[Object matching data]
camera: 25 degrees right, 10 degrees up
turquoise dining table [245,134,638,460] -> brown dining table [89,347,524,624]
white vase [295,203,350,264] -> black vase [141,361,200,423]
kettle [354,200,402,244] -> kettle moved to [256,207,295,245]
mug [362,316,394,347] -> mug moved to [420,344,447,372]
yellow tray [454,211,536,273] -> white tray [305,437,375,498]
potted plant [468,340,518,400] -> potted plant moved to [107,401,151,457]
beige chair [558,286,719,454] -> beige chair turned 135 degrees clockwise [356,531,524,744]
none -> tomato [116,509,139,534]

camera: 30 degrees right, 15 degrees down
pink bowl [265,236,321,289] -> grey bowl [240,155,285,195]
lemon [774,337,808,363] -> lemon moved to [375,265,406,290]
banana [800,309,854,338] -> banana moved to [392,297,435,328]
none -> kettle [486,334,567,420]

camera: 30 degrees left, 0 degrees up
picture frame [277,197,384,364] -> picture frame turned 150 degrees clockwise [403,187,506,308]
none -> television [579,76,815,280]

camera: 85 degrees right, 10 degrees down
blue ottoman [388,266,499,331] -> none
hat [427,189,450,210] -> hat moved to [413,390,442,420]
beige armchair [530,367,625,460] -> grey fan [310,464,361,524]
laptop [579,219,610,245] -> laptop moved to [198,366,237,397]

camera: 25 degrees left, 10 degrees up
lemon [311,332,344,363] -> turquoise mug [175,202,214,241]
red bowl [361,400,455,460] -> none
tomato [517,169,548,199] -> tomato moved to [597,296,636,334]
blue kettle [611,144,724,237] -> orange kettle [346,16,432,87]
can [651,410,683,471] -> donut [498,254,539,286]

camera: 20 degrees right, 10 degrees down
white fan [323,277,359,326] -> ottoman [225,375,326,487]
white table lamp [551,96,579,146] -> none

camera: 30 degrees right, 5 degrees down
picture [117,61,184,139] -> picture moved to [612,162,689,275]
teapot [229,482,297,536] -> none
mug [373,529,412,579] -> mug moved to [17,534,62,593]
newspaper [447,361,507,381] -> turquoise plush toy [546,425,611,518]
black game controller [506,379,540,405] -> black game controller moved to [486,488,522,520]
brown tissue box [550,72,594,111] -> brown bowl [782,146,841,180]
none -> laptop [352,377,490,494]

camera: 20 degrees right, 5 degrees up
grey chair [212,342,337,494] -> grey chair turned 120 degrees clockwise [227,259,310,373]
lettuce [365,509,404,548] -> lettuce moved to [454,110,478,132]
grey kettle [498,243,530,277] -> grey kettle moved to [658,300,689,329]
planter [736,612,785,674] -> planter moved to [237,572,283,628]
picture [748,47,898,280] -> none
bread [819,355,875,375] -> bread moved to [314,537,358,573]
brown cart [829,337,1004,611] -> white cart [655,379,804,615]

#### Task prompt:
Could you repeat exactly the lines above from the line with "blue ottoman [388,266,499,331] -> none" up to and including the line with "camera: 20 degrees right, 10 degrees down", and only those?

#### Response below:
blue ottoman [388,266,499,331] -> none
hat [427,189,450,210] -> hat moved to [413,390,442,420]
beige armchair [530,367,625,460] -> grey fan [310,464,361,524]
laptop [579,219,610,245] -> laptop moved to [198,366,237,397]

camera: 25 degrees left, 10 degrees up
lemon [311,332,344,363] -> turquoise mug [175,202,214,241]
red bowl [361,400,455,460] -> none
tomato [517,169,548,199] -> tomato moved to [597,296,636,334]
blue kettle [611,144,724,237] -> orange kettle [346,16,432,87]
can [651,410,683,471] -> donut [498,254,539,286]

camera: 20 degrees right, 10 degrees down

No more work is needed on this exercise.